SUPPLIED MATERIAL Start Marker
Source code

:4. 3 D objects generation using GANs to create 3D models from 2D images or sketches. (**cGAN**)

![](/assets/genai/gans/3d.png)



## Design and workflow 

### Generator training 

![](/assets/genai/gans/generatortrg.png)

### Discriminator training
SUPPLIED MATERIAL End Marker
» **WHAT NEEDS TO BE DONE**
Put the lines of the records above into a numbered list, leaving out the blank lines.

» **REPLY**
1. Source code
2. :4. 3 D objects generation using GANs to create 3D models from 2D images or sketches. (**cGAN**)
3. ![](/assets/genai/gans/3d.png)
4. ## Design and workflow 
5. ### Generator training 
6. ![](/assets/genai/gans/generatortrg.png)
7. ### Discriminator training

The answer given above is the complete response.